The Feb. 9 rally is being organized by the Coalition for Public School Funding, a collection of teachers unions, local and state boards of education, and community activist groups.

According to the Montgomery County public schools’ Web site (www.mcps.k12.md.us), the county Board of Education is a co-sponsor of the rally. The Web site also tells students they can receive credit for two hours of community service by attending the rally.

Under a 1992 measure adopted by the State Board of Education, public school students must perform community service as a requirement for graduation. The definition of what constitutes community service is determined by individual school districts.
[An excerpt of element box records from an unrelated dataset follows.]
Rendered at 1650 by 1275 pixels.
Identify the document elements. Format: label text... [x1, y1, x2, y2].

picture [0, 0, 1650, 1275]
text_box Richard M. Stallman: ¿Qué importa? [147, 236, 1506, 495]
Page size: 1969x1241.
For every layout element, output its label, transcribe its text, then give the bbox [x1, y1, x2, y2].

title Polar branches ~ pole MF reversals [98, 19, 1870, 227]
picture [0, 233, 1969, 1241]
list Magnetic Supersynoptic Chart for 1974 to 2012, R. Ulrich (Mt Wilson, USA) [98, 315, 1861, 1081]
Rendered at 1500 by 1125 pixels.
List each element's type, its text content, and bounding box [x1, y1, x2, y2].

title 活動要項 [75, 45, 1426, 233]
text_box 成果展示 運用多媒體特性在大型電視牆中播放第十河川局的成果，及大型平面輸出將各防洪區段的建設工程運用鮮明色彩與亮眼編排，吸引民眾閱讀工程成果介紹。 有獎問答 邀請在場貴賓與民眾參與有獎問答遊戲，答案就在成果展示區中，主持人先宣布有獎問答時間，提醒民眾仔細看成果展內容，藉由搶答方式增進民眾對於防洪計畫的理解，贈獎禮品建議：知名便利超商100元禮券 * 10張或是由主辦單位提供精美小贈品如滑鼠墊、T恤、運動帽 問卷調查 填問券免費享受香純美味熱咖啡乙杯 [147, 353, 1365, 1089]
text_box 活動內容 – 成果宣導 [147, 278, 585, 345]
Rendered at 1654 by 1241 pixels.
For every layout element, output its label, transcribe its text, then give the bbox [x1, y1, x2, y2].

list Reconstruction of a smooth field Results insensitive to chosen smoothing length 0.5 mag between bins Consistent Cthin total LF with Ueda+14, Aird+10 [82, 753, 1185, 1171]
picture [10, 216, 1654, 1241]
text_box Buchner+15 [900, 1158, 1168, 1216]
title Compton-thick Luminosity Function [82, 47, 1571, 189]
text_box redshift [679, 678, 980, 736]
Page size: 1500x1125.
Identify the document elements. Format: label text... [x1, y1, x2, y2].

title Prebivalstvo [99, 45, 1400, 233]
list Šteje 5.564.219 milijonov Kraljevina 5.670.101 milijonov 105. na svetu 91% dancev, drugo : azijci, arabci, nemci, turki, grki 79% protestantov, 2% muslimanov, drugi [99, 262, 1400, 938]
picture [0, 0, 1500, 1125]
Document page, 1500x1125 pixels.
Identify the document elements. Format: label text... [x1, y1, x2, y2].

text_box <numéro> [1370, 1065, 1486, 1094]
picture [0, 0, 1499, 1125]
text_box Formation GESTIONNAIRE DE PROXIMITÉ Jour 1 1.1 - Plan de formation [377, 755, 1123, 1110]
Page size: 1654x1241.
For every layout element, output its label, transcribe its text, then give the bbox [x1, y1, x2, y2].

Montgomery County students are required to perform 60 hours — including “advocacy” work, which “involves activities which provide opportunities for students to lend their voices and talents to correct a problem or an injustice,” according to the Web site. Students must get an event organizer or other responsible adult to sign a service pamphlet to verify that they participated in an event.

In 2000, two Walter Johnson High School students fulfilled the community-service requirement by stuffing envelopes, organizing library materials and ordering reports for the Capitol Hill-based Marijuana Policy Project, a nonprofit lobbying organization that supports the legalization of marijuana.

A Montgomery County schools spokeswoman referred calls for comment to Pam Meador, the county’s student-service learning coordinator, who did not return a phone call.

Diana Saquella, manager of government relations for the Maryland State Teachers Association, said she sees nothing wrong with offering students an incentive to participate in a political activity.

“Why not?” she asked. “It’s an issue that affects them directly. It’s about time students got involved in political issues that affect them and their families.”

Mrs. Saquella said that students are not being “sent in blindly” to Annapolis but know about the need for school funding.

“They are not just blaming it on anybody but understand the state’s whole fiscal situation,” she said.

In Prince George’s County, officials issued a news release Jan. 23 telling parents that schools would close two hours early Jan. 26, the rally’s original date. A schools spokeswoman did not return a phone call seeking to determine whether the same plan would be in effect Feb. 9.

Meanwhile, state Attorney General J. Joseph Curran this month raised doubts about the legality of a requirement in the Thornton plan that lawmakers vote in each of the next four years to certify that Maryland can afford the additional education spending.

If lawmakers vote against the full amount, a smaller increase automatically goes into effect. Mr. Curran said such a vote amounts to an illegal “legislative veto” that upends the budget process and could result in lawsuits.

The education-reform plan, which calls for school funding to increase by $1.3 billion by the 2007-08 school year, is named after Alvin Thornton, who headed the commission that recommended the reform measures. The General Assembly adopted the plan in 2002.

Maryland will spend $4.5 billion of its $22 billion budget on primary and secondary public education this fiscal year.